The usage of technology by people with visual impairment has been a challenge area. BrailleMe, one of the most compact and efficient Braille display for digital content, is solving for that. The refreshable Braille keyboard operates fast, smooth and can be used to take notes, create files, read documents and can even search for keywords within the files.
While there are many brilliant entrepreneurial minds working to come up with super cool innovations, like the ones listed above, to tackle the vision challenges there are organizations, groups and forums with noteworthy interventions models working in this area.
KIDROP is one such initiative. It is India’s first and the world’s largest Tele-medicine network to tackle infant blindness from Retinopathy of Prematurity. KIDROP has trained technicians to screen infants in the peripheral centres (where no specialists exist) and store, read, analyses, grade and upload these images from the rural centre itself. A remote doctor then diagnoses the condition and provides for treatment to these babies.
SHAPING VISION is another initiative led by Global Shapers Chandigarh, where volunteers, in association with local optometrists, conduct eye-check up drives in different Government Schools and record the data. Thenafter they mobilize funds from local individuals and institutions to provide sturdy eyeglasses to these children.

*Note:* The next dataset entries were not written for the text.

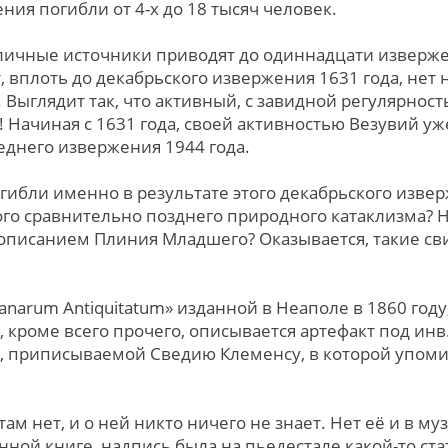
ния погибли от 4-х до 18 тысяч человек.
зличные источники приводят до одиннадцати изверже
, вплоть до декабрьского извержения 1631 года, нет
Выглядит так, что активный, с завидной регулярность
! Начиная с 1631 года, своей активностью Везувий у
еднего извержения 1944 года.
огибли именно в результате этого декабрьского изве
го сравнительно позднего природного катаклизма? 
писанием Плиния Младшего? Оказывается, такие свид
mpeianarum Antiquitatum» изданной в Неаполе в 1860 го
й, кроме всего прочего, описывается артефакт под инв
ью, приписываемой Сведию Клеменсу, в которой упом
и там нет, и о ней никто ничего не знает. Нет её и в 
нной книге, надпись была на пьедестале какой-то ста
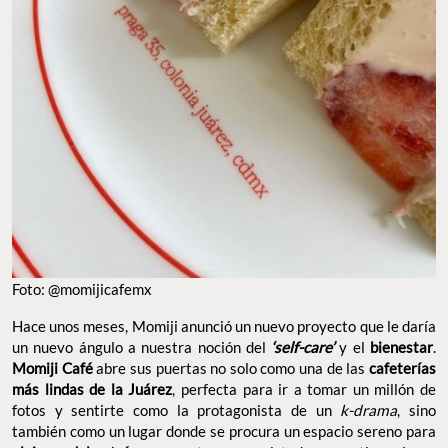
Foto: @momijicafemx
Hace unos meses, Momiji anunció un nuevo proyecto que le daría
un nuevo ángulo a nuestra noción del
‘self-care’
y el
bienestar
.
Momiji Café
abre sus puertas no solo como una de las
cafeterías
más lindas de la Juárez
, perfecta para ir a tomar un millón de
fotos y sentirte como la protagonista de un
k-drama
, sino
también como un lugar donde se procura un espacio sereno para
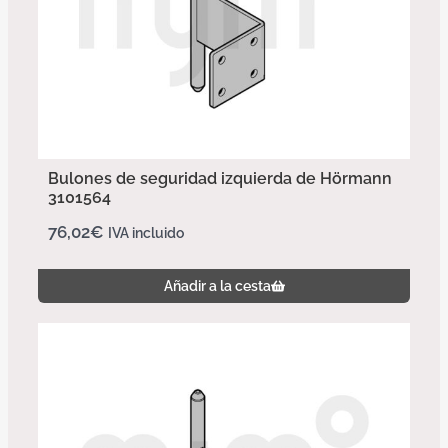
Bulones de seguridad izquierda de Hörmann
3101564
76,02
€
IVA incluido
Añadir a la cesta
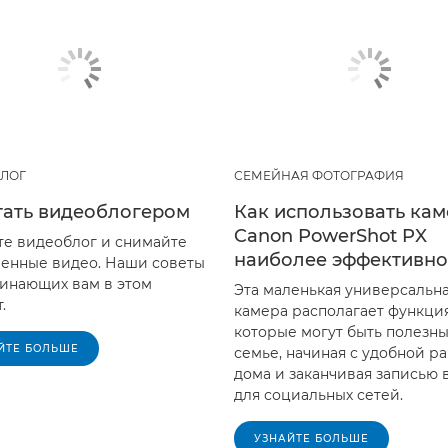
ЛОГ
СЕМЕЙНАЯ ФОТОГРАФИЯ
тать видеоблогером
Как использовать кам
Canon PowerShot PX
те видеоблог и снимайте
наиболее эффективно
венные видео. Наши советы
чинающих вам в этом
Эта маленькая универсальн
.
камера располагает функци
которые могут быть полезны
ЙТЕ БОЛЬШЕ
семье, начиная с удобной р
дома и заканчивая записью 
для социальных сетей.
УЗНАЙТЕ БОЛЬШЕ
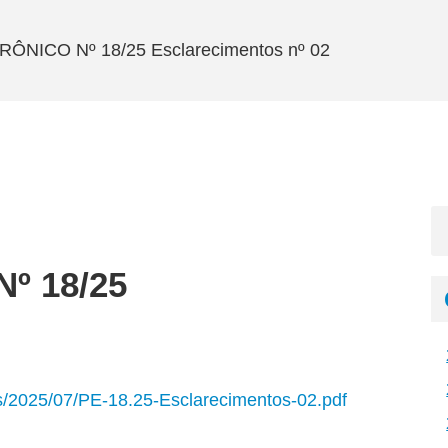
NICO Nº 18/25 Esclarecimentos nº 02
º 18/25
ds/2025/07/PE-18.25-Esclarecimentos-02.pdf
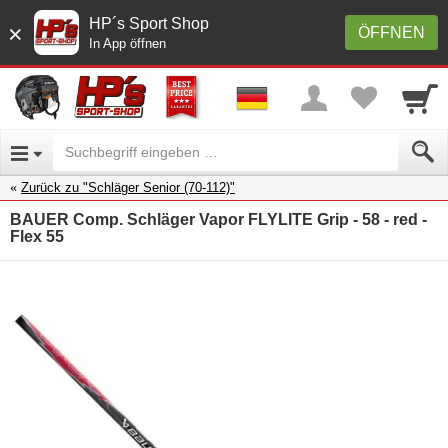
HP´s Sport Shop
×
ÖFFNEN
In App öffnen
Zurück zu "Schläger Senior (70-112)"
BAUER Comp. Schläger Vapor FLYLITE Grip - 58 - red -
Flex 55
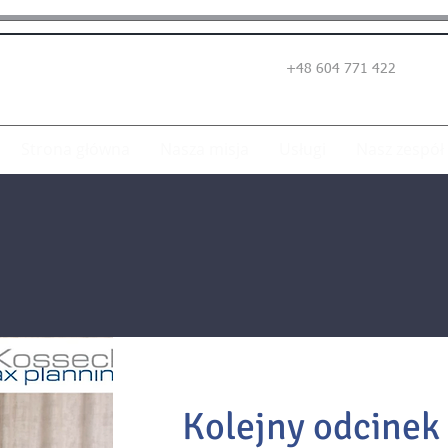
+48 604 771 422
Strona główna
Nasza misja
Usługi
Nasz zespół
Kolejny odcinek 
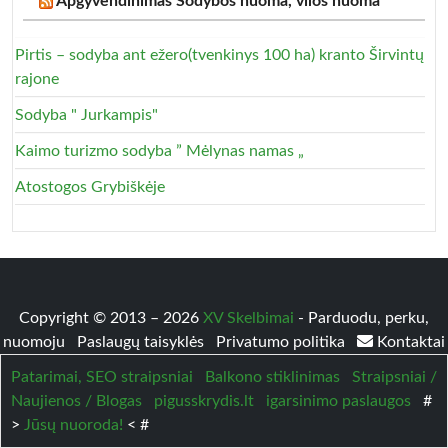
Apgyvendinimas Sodybos nuoma, vilos nuoma
Pirtis – sodyba ant ežero(tvenkinys 100 ha) kranto Širvintų
rajone
Sodyba " Jurkampis"
Kaimo turizmo sodyba ” Mėlynas namas „
Atostogos Grybiškėje
Copyright © 2013 – 2026
XV Skelbimai
- Parduodu, perku,
nuomoju
Paslaugų taisyklės
Privatumo politika
Kontaktai
Patarimai, SEO straipsniai
Balkono stiklinimas
Straipsniai /
Naujienos / Blogas
pigusskrydis.lt
igarsinimo paslaugos
#
>
Jūsų nuoroda!
< #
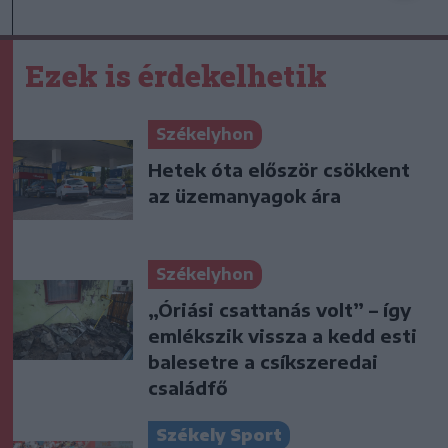
Ezek is érdekelhetik
Székelyhon
Hetek óta először csökkent
az üzemanyagok ára
Székelyhon
„Óriási csattanás volt” – így
emlékszik vissza a kedd esti
balesetre a csíkszeredai
családfő
Székely Sport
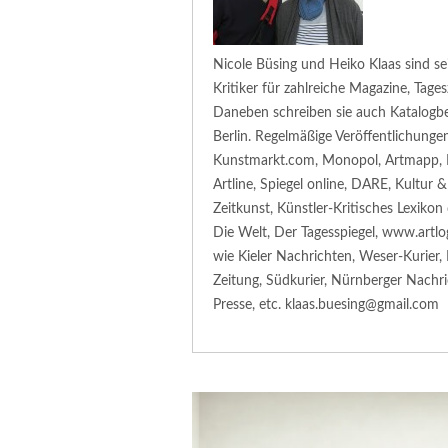
Nicole Büsing und Heiko Klaas sind sei
Kritiker für zahlreiche Magazine, Tage
Daneben schreiben sie auch Katalogbe
Berlin. Regelmäßige Veröffentlichunge
Kunstmarkt.com, Monopol, Artmapp, H
Artline, Spiegel online, DARE, Kultur
Zeitkunst, Künstler-Kritisches Lexikon
Die Welt, Der Tagesspiegel, www.artlog
wie Kieler Nachrichten, Weser-Kurier
Zeitung, Südkurier, Nürnberger Nachric
Presse, etc. klaas.buesing@gmail.com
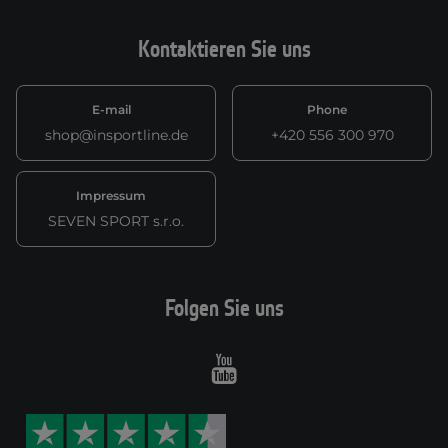
Kontaktieren Sie uns
E-mail
Phone
shop@insportline.de
+420 556 300 970
Impressum
SEVEN SPORT s.r.o.
Folgen Sie uns
Youtube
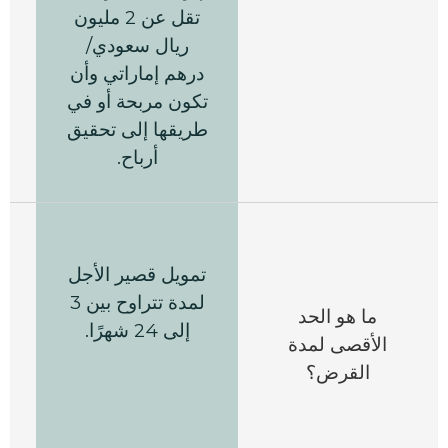
تقل عن 2 مليون
ريال سعودي/
درهم إماراتي وأن
تكون مربحة أو في
طريقها إلى تحقيق
أرباح.
تمويل قصير الأجل
لمدة تتراوح بين 3
ما هو الحد
إلى 24 شهرًا.
الأقصى لمدة
القرض؟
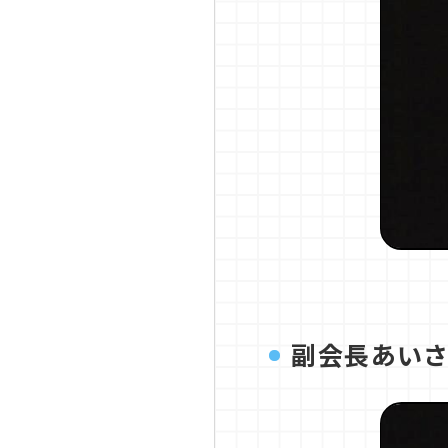
副会長あいさ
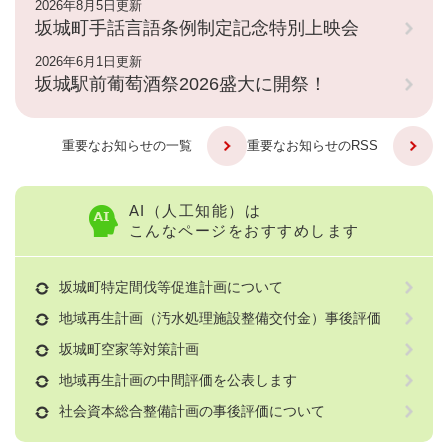
2026年8月5日更新
坂城町手話言語条例制定記念特別上映会
2026年6月1日更新
坂城駅前葡萄酒祭2026盛大に開祭！
重要なお知らせの一覧
重要なお知らせのRSS
AI（人工知能）は
こんなページをおすすめします
坂城町特定間伐等促進計画について
地域再生計画（汚水処理施設整備交付金）事後評価
坂城町空家等対策計画
地域再生計画の中間評価を公表します
社会資本総合整備計画の事後評価について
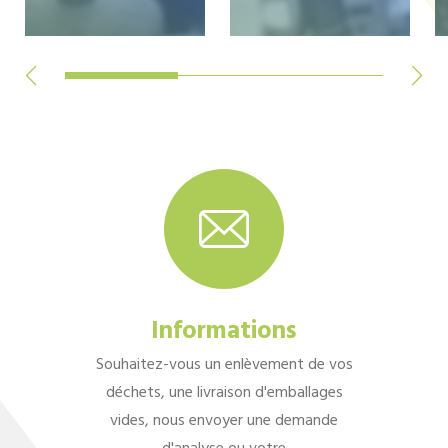
Informations
Souhaitez-vous un enlèvement de vos
déchets, une livraison d'emballages
vides, nous envoyer une demande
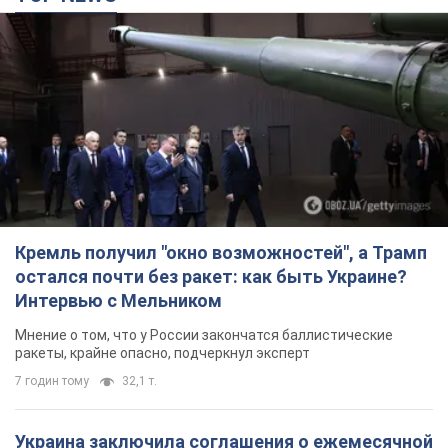
Кремль получил "окно возможностей", а Трамп
остался почти без ракет: как быть Украине?
Интервью с Мельником
Мнение о том, что у России закончатся баллистические
ракеты, крайне опасно, подчеркнул эксперт
7 годин тому
32,1 т.
Украина заключила соглашения о ежемесячной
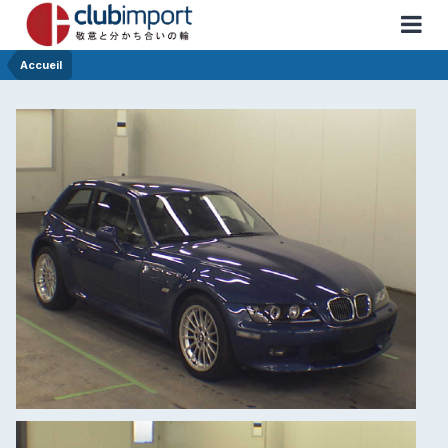
Accueil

VisionSpring is a global chain addressing the eyeglasses market failure which affects affects more than 624 million people who could have their vision restored with just the right pair of glasses. They work in partnership with Governments and local organisations to deploy their projects be it the eye-checking camps, distribution of glasses, cataract-treatment to the needy etc.
Apart from these solutions there are a lot of committed organisations working diligently to realise the goal of eliminating avoidable blindness and to maintain well-being of the visually-challenged. SightSavers, Akhand Jyoti, National Association for Blind are just a few of the many working with the aim of better vision and better lives. There are also notable hospital chains dedicated to the cause and working for the welfare and betterment of the visually challenged. Narayana Nethralaya and Aravind Hospitals are a few of them.
On this day, we wish to raise the flag for better VISION first for all and work together to ensure that there occur no cases of avoidable blindness, We wish there is EYE CARE EVERYWHERE.